■ Supplied material ■
● ● ● ● ●

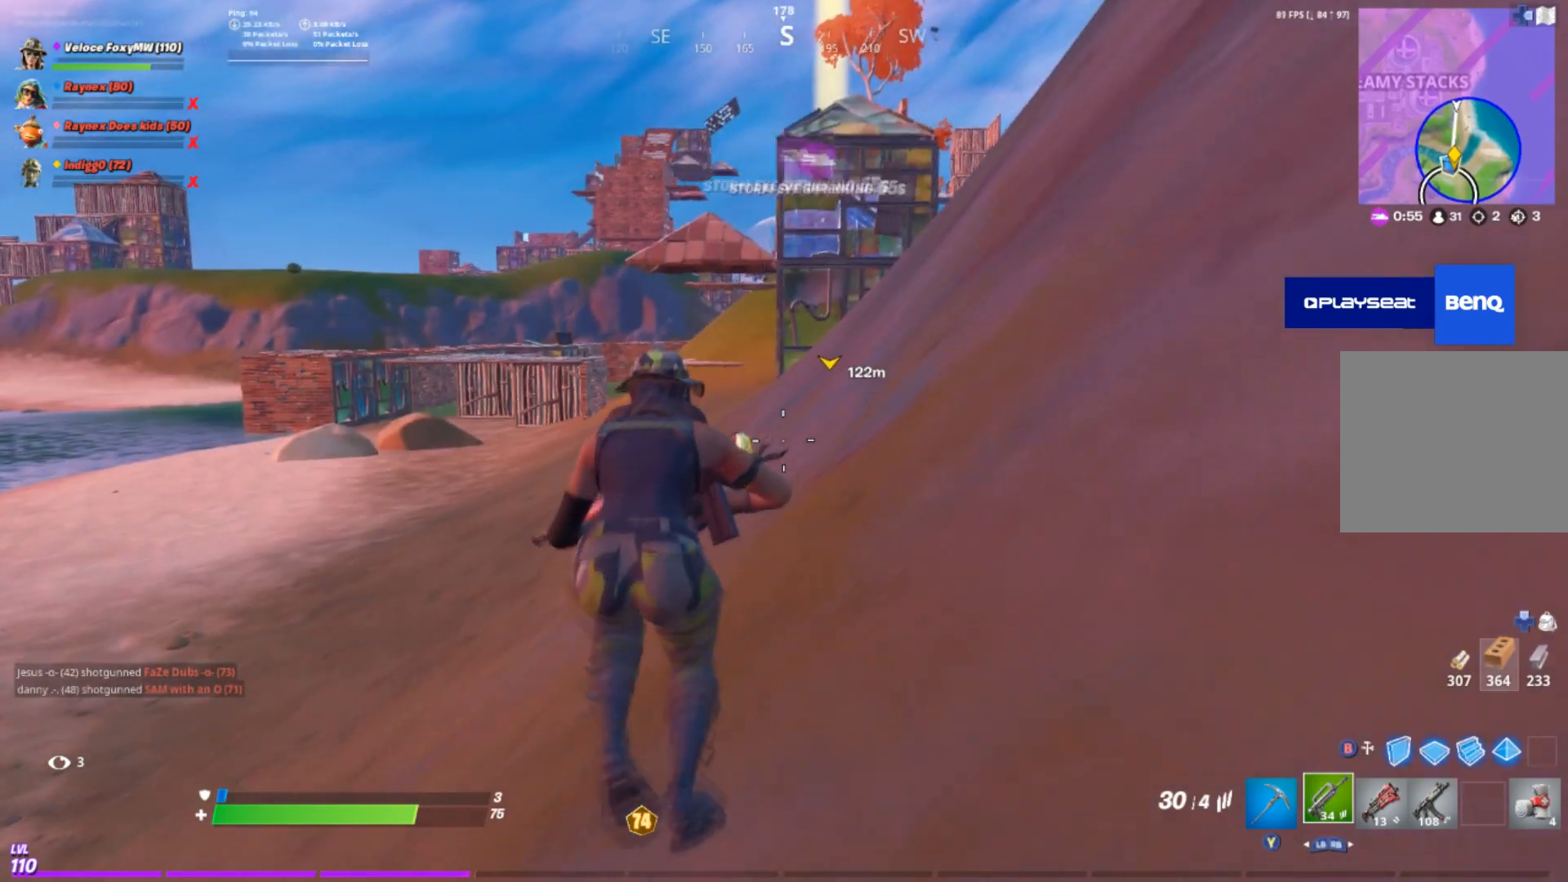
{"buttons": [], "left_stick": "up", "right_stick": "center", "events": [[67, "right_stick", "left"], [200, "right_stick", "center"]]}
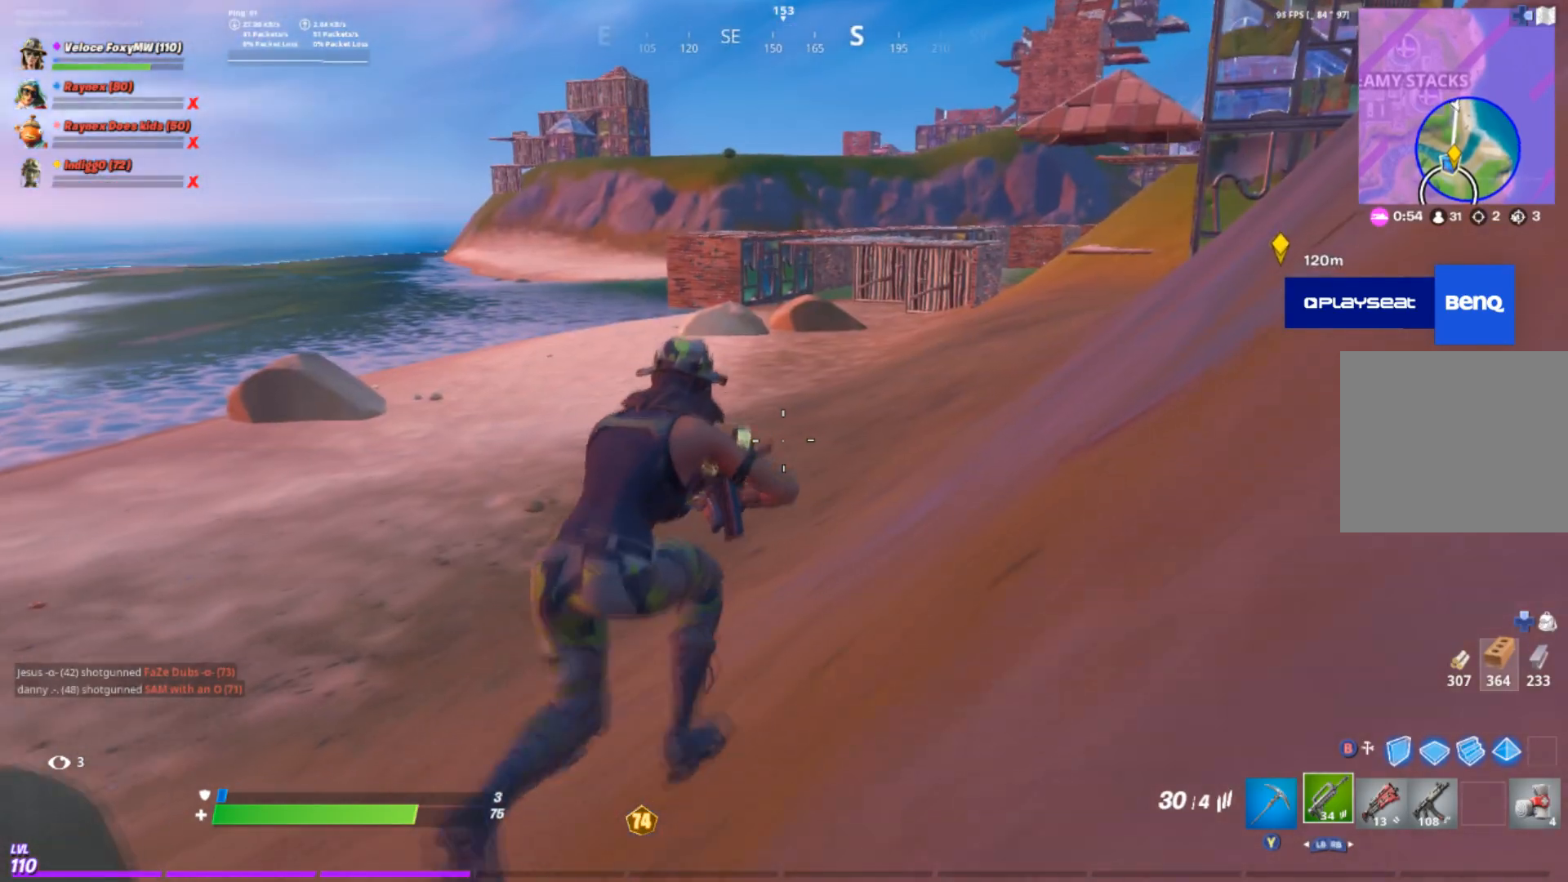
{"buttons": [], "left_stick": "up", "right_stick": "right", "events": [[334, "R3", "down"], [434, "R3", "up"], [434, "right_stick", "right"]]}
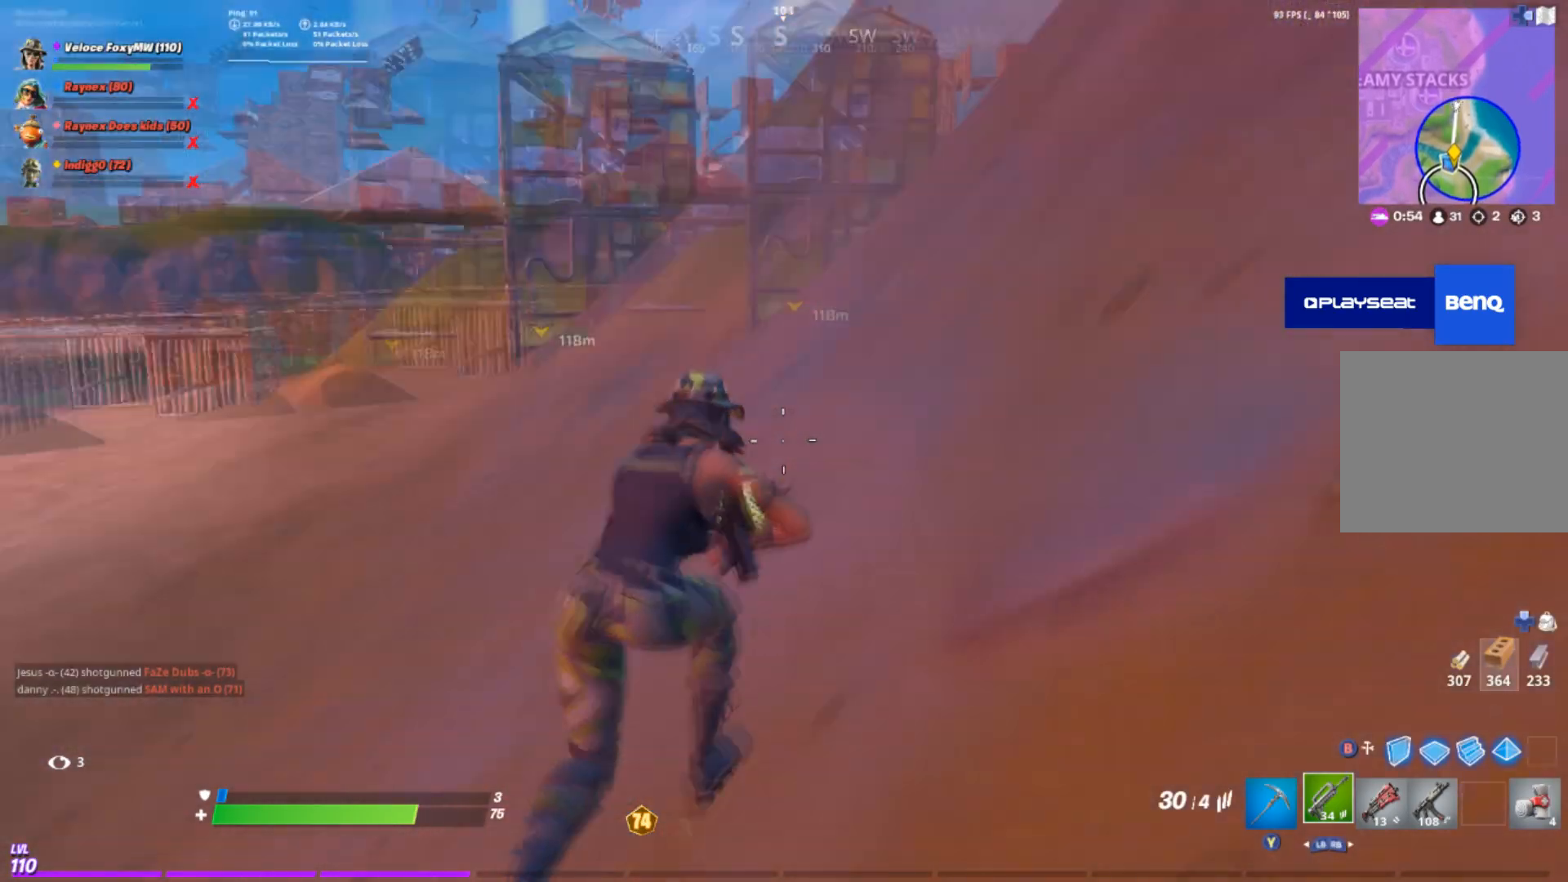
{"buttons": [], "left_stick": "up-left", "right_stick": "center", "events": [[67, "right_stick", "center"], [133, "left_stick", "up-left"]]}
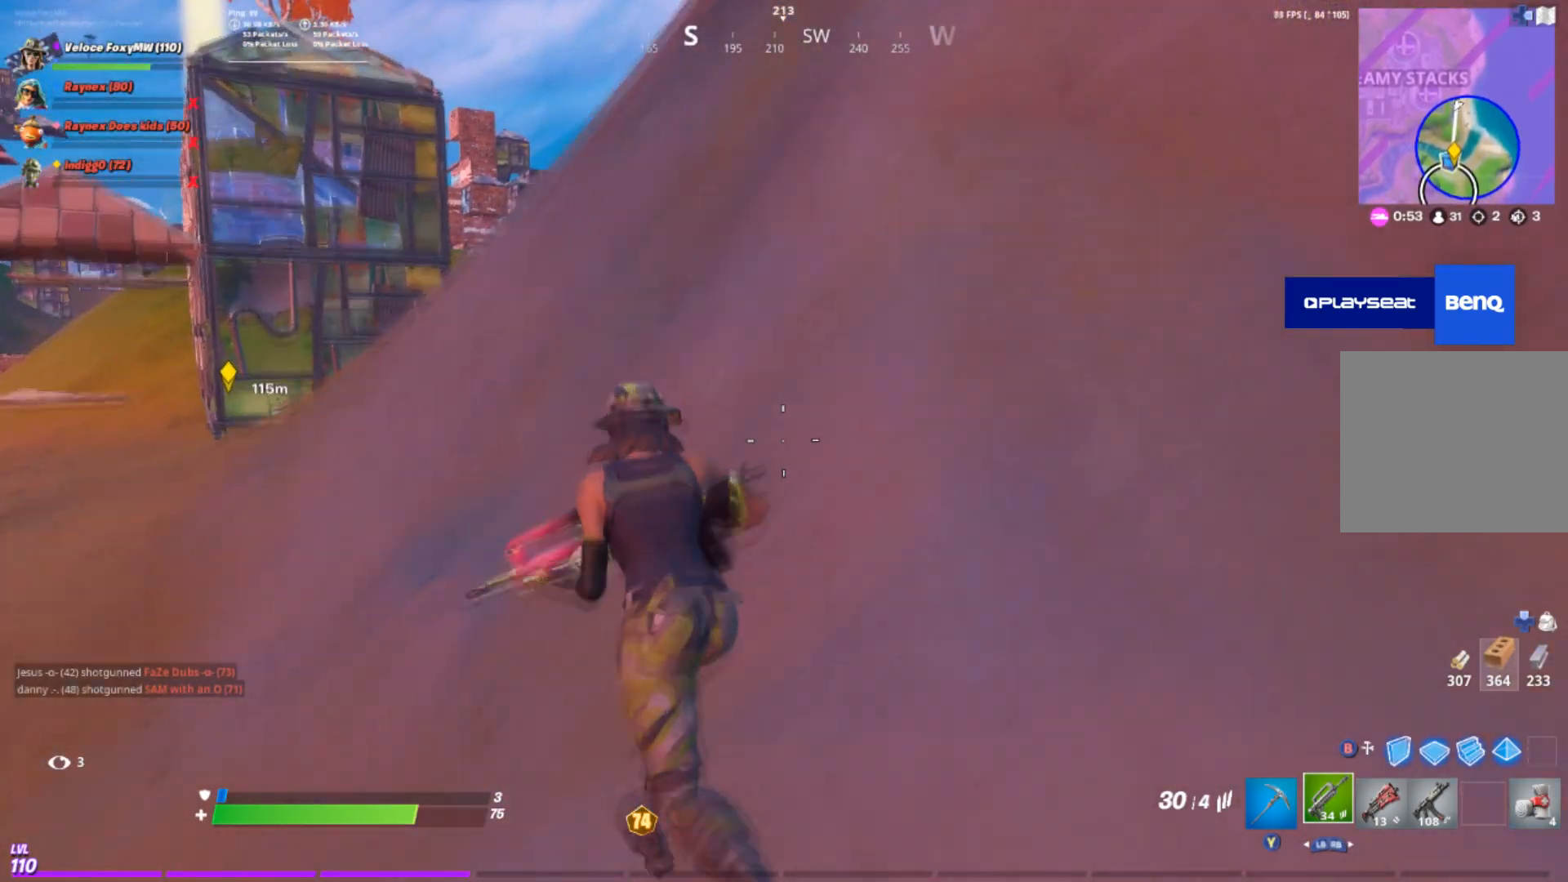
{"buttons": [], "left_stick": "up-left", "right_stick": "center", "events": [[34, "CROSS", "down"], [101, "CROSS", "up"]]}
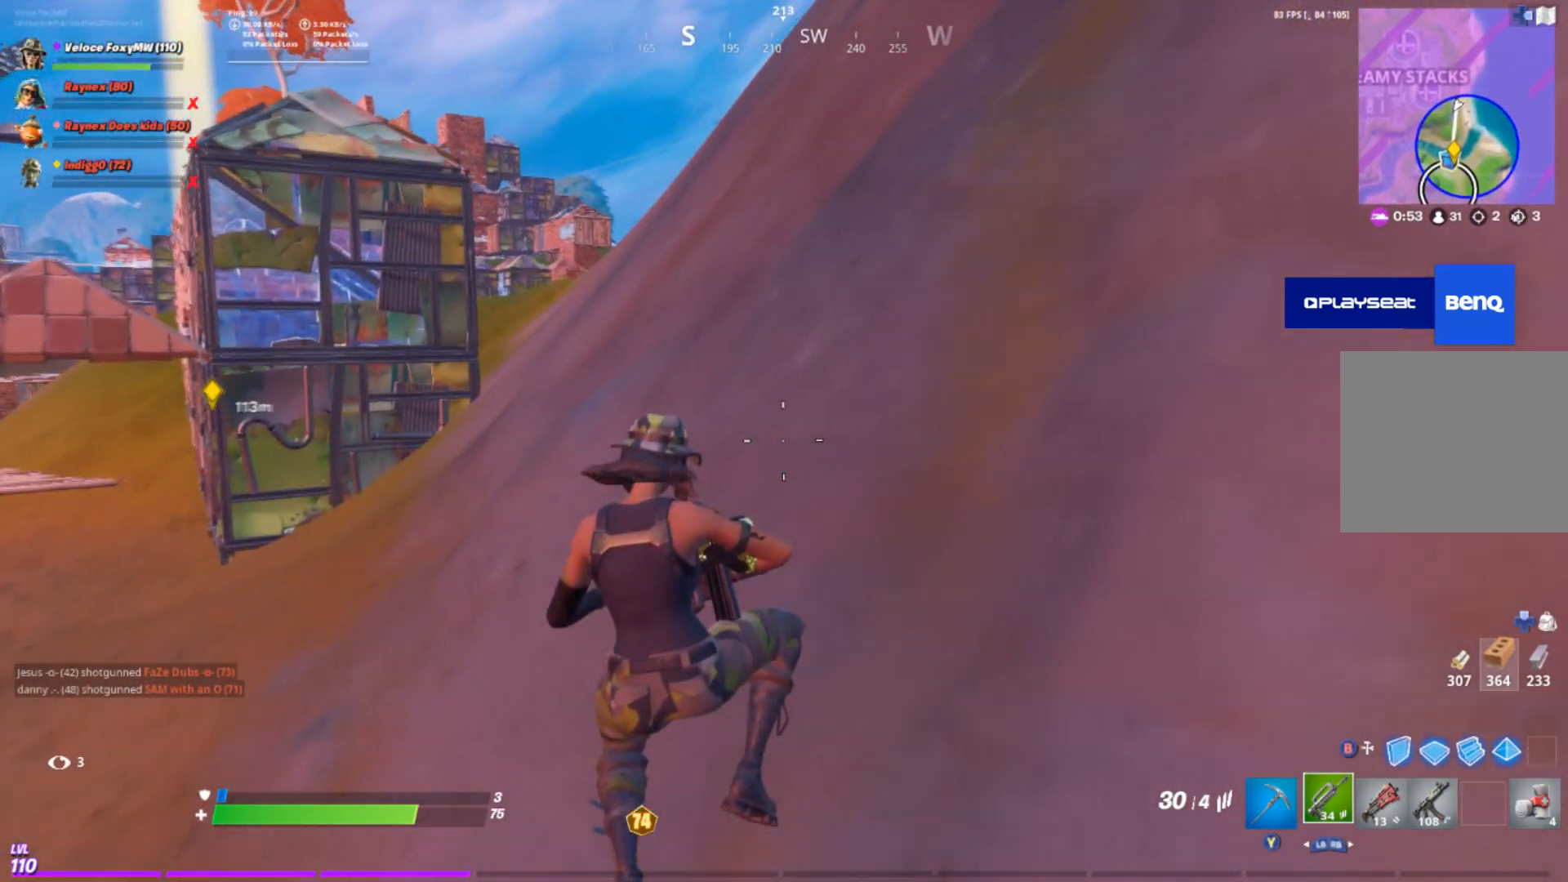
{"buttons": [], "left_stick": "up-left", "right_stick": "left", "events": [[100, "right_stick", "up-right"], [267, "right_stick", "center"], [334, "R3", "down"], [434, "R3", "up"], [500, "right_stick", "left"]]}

● ● ● ● ●

Would you write out all of the data exactly as it stands, without the pictures?

{"buttons": [], "left_stick": "up", "right_stick": "center", "events": [[67, "right_stick", "left"], [200, "right_stick", "center"]]}
{"buttons": [], "left_stick": "up", "right_stick": "right", "events": [[334, "R3", "down"], [434, "R3", "up"], [434, "right_stick", "right"]]}
{"buttons": [], "left_stick": "up-left", "right_stick": "center", "events": [[67, "right_stick", "center"], [133, "left_stick", "up-left"]]}
{"buttons": [], "left_stick": "up-left", "right_stick": "center", "events": [[34, "CROSS", "down"], [101, "CROSS", "up"]]}
{"buttons": [], "left_stick": "up-left", "right_stick": "left", "events": [[100, "right_stick", "up-right"], [267, "right_stick", "center"], [334, "R3", "down"], [434, "R3", "up"], [500, "right_stick", "left"]]}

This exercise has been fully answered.